Tell us a bit about your sound and your influences.
I grew up listening to the Beatles and Bill Evans and later on discovered Feist, Tune-Yards and Regina Spektor. I mix story-telling songwriting with pop orchestration and eclectic instrumentation.
How have you evolved as a musician over the years?
When I left high school I studied jazz piano and got quite serious about improvisation and contemporary composition. Then I started writing pop songs on the side and had two parallel interests going. Now I feel they’ve fused into the career I have now.
Were there any alternative band names before you arrived at this one?
Before I was Phia, I was Sophia X – a reference to my last name.
What are you up to at the moment artistically?
I just released my debut album The Ocean of Everything and am currently touring it around the UK and Germany, before going back to Australia. This album is my debut and the product of a few years’ work, so it feels great to have it out in the world.
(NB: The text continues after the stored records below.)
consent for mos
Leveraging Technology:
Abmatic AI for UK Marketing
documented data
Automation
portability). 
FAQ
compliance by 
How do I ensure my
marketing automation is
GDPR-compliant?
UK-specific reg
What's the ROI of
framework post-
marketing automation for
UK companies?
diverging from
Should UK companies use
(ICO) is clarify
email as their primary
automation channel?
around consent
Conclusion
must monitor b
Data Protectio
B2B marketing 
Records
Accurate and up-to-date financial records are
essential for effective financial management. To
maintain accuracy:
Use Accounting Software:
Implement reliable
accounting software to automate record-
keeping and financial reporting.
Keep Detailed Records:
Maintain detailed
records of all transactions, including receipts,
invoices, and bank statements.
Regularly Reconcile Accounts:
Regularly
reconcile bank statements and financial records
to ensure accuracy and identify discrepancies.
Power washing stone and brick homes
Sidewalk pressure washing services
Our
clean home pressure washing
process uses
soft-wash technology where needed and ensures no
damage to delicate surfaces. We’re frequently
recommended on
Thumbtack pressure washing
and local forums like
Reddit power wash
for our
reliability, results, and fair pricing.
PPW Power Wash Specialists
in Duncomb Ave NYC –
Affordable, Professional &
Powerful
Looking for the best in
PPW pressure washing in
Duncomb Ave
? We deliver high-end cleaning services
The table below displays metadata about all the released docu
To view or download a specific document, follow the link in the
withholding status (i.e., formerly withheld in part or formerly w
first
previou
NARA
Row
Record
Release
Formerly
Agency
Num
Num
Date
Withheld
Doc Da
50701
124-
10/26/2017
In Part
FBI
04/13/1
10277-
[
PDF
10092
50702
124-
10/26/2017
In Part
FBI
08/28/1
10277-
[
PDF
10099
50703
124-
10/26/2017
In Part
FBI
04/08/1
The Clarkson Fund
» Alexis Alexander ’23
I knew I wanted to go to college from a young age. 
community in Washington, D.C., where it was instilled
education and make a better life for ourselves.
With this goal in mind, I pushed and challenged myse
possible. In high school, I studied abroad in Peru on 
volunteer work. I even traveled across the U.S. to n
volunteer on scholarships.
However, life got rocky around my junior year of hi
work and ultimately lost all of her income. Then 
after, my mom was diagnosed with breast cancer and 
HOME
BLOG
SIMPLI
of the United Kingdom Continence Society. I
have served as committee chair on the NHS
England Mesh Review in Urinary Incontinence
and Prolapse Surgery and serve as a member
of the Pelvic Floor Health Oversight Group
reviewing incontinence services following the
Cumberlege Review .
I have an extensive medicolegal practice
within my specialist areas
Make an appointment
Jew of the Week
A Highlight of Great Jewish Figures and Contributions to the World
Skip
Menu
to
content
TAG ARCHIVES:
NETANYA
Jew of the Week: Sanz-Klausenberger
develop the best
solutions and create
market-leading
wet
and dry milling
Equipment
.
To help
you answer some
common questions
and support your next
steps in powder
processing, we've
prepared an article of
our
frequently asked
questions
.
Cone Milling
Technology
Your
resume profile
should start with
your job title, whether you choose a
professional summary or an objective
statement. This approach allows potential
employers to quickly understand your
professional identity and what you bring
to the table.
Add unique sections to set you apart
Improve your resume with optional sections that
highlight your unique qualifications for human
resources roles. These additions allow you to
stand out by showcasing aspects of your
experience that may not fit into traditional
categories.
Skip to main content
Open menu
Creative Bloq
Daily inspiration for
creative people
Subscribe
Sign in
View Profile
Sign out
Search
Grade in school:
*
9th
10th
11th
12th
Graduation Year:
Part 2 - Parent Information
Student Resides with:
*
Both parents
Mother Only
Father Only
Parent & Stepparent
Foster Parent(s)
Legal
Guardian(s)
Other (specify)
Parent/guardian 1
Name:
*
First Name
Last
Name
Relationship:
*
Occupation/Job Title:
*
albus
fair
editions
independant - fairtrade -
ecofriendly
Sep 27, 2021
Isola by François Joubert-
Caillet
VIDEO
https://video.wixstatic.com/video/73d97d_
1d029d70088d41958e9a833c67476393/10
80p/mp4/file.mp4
How do you stand out from the crowd in a saturated industry?
My main instrument is a kalimba, a little wooden instrument based on the African mbire. It makes a beautiful percussive and resonant sound, which I run through a loop pedal, layering the kalimba and my vocals to create my music. I think that’s pretty unique.
What’s on your rider?
Tea and toast.
Tell us about your worst live show?
A tiny café in a walled city in Italy – very picturesque setting, but there was no PA, no mics, no nothing. The waiter, who didn’t speak English, rushed off on his Vespa when we communicated through our booker on the phone what we needed, and came back with a plastic toy mic stand (maybe from a kids’ karaoke video game?) that kept falling over. They were very lovely people but it was a real comedy of errors.